• [WHAT YOU HAVE TO DO] Starting at the line with "right elbow: (469, 627)" and going on through the line with "right back paw: (814, 671)", reproduce each line in the records below exactly and nothing more.

• [Collected data]
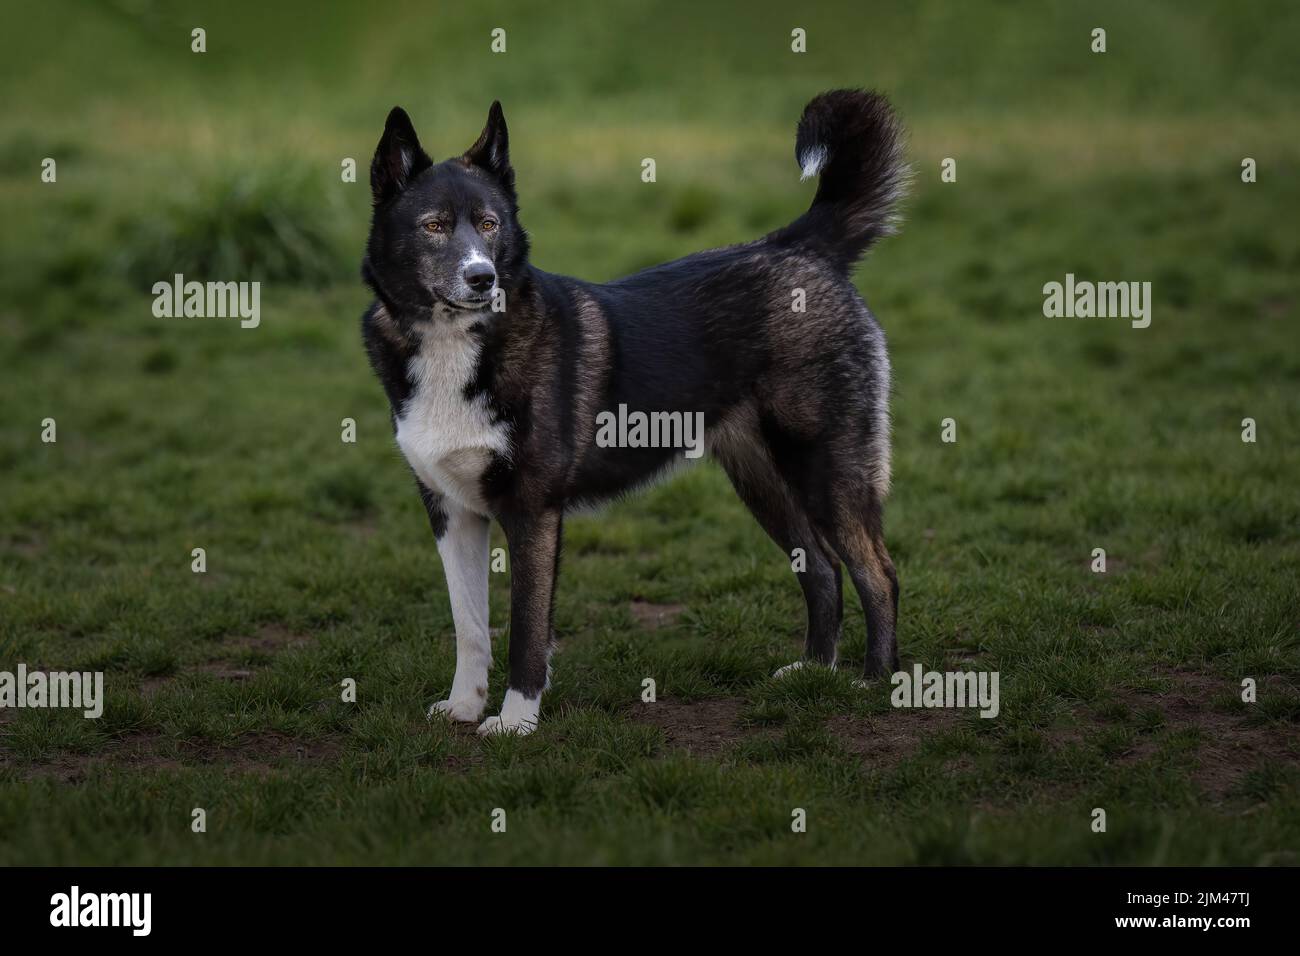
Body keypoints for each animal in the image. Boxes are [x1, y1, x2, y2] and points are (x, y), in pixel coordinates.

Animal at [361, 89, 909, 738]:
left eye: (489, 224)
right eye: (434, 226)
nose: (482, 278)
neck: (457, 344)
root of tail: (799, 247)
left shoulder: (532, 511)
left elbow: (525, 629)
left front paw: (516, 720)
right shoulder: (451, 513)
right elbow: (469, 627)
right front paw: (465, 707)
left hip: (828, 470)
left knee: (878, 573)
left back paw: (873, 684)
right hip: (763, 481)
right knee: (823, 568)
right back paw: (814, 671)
--
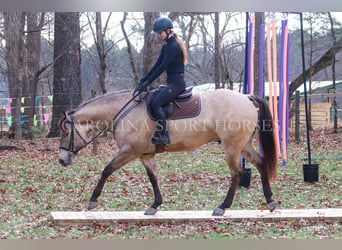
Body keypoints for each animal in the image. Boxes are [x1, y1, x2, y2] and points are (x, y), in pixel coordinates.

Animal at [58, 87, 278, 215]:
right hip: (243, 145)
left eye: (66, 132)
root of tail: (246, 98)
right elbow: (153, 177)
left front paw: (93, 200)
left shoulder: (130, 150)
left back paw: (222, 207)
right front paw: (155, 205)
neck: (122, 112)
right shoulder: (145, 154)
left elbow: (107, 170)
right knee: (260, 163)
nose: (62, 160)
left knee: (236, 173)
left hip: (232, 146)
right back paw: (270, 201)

• [ANSWER TO THE PROBLEM]
right elbow: (469, 627)
right front paw: (465, 707)
left hip: (828, 470)
left knee: (878, 573)
left back paw: (873, 684)
right hip: (763, 481)
right knee: (823, 568)
right back paw: (814, 671)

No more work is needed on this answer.